ACTIVITY ->
I'd like the entries reproduced exactly, with all pictures omitted.

Itemized modification records:
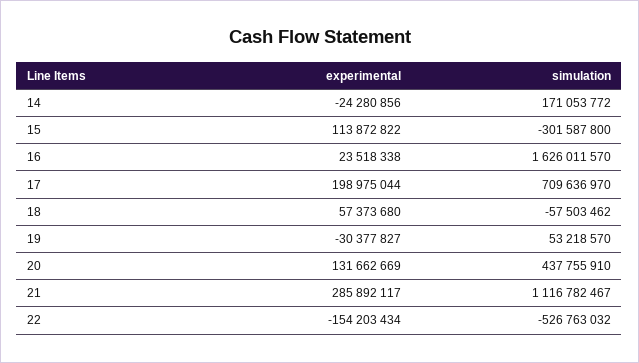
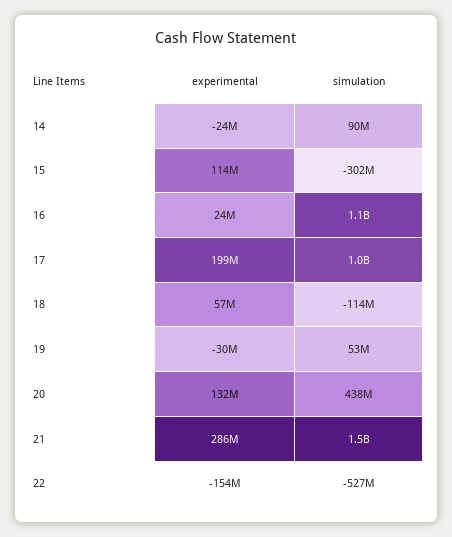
  {
    "experimental": {
      "14": -24280856,
      "15": 113872822,
      "16": 23518338,
      "17": 198975044,
      "18": 57373680,
      "19": -30377827,
      "20": 131662669,
      "21": 285892117,
      "22": -154203434
    },
    "simulation": {
-     "14": 171053772,
+     "14": 90000000,
      "15": -301587800,
-     "16": 1626011570,
+     "16": 1100000000,
-     "17": 709636970,
+     "17": 1000000000,
-     "18": -57503462,
+     "18": -114000000,
      "19": 53218570,
      "20": 437755910,
-     "21": 1116782467,
+     "21": 1500000000,
      "22": -526763032
    }
  }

EXERCISE SOLUTION ->
  {
    "experimental": {
      "14": -24280856,
      "15": 113872822,
      "16": 23518338,
      "17": 198975044,
      "18": 57373680,
      "19": -30377827,
      "20": 131662669,
      "21": 285892117,
      "22": -154203434
    },
    "simulation": {
-     "14": 171053772,
+     "14": 90000000,
      "15": -301587800,
-     "16": 1626011570,
+     "16": 1100000000,
-     "17": 709636970,
+     "17": 1000000000,
-     "18": -57503462,
+     "18": -114000000,
      "19": 53218570,
      "20": 437755910,
-     "21": 1116782467,
+     "21": 1500000000,
      "22": -526763032
    }
  }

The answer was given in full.